We found it one summer afternoon/evening when we had gotten off duty from Fort Monmmouth, which lies just a few miles south, relatively speaking, of the old coastal artillery area. One has to get off of the beaten paths, though, to find both the lighthouse and the artillery station, which was put there presumably, among other missions, to guard the light house.
link Clyde Davis
Remember that 70 years, in an area of frequent rainfall and often temperate weather, can produce quite a bit of overgrowth, unlike the area in which we live, where little might have changed other than wear and tear. So we hacked our way through some fairly dense brush, as once you have gotten past the lighthouse, most people presume that there is nothing more to see.
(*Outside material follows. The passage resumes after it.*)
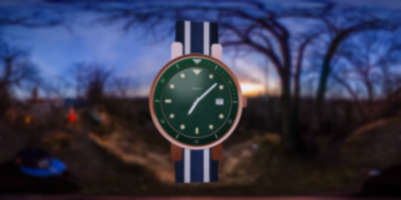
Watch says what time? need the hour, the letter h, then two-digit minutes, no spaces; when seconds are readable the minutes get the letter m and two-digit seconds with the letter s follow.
7h08
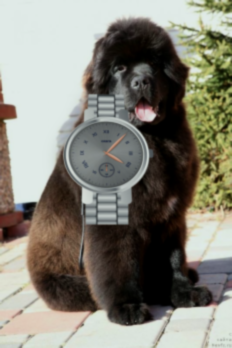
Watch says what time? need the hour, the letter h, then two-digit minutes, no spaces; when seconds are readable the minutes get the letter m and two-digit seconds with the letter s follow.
4h07
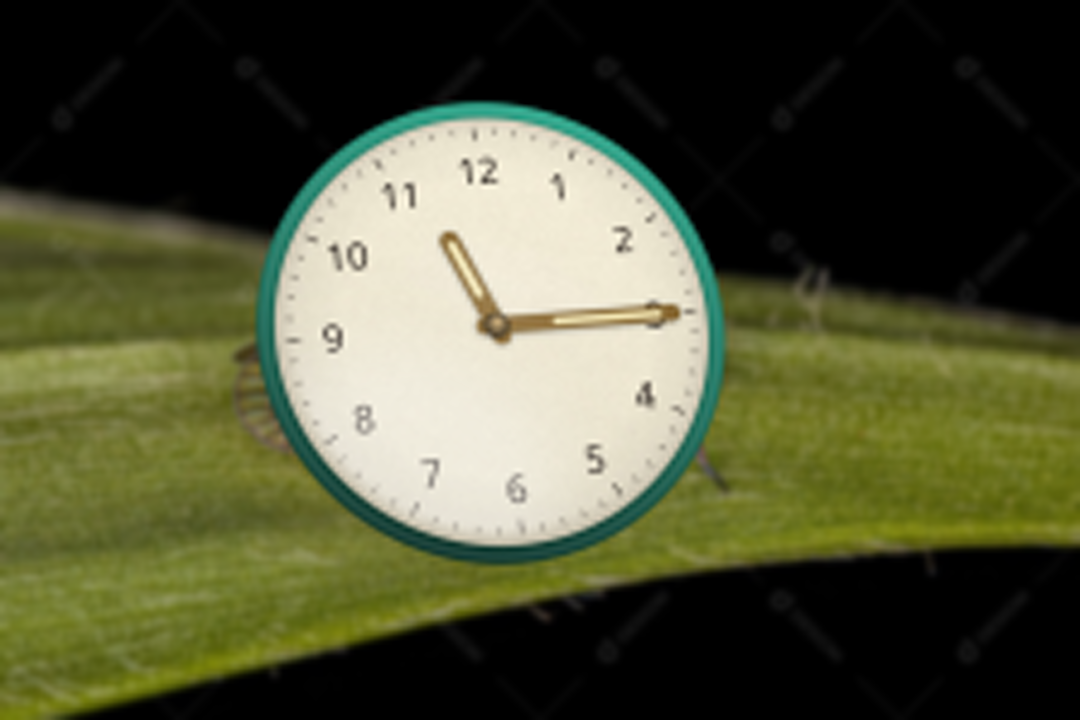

It is about a mile, and the ocean is very near on one's eastern side. The night being calm and quiet, the ocean reflected the same stillness. We knew the battery was there only because we had been so told; until we were within about 50 yards of it, there was no sign of the presence that had once guarded our coast.
Bunkers. Four of them, showing all signs of the abandonment that must have occurred fairly swiftly, once the threat of German Uboats was gone. But during the height of the war, that threat was still very real. Our coasts, vulnerable, were often and largely under blackout.
Not a large unit, but one which no doubt could have been effective, or, perhaps, was effective. I am sure that others like it were located at close intervals up and down the coast, especially near major cities, as this was proximate to New York.
I have been part of a privileged generation, a privilege of a type which is still available. That is the privilege of visiting with men and occasionally women who served in WWII. I know that every time my grandchildren visit my dad, they want to talk about what it was like being in the WWII Navy, and about the plane on which he flew.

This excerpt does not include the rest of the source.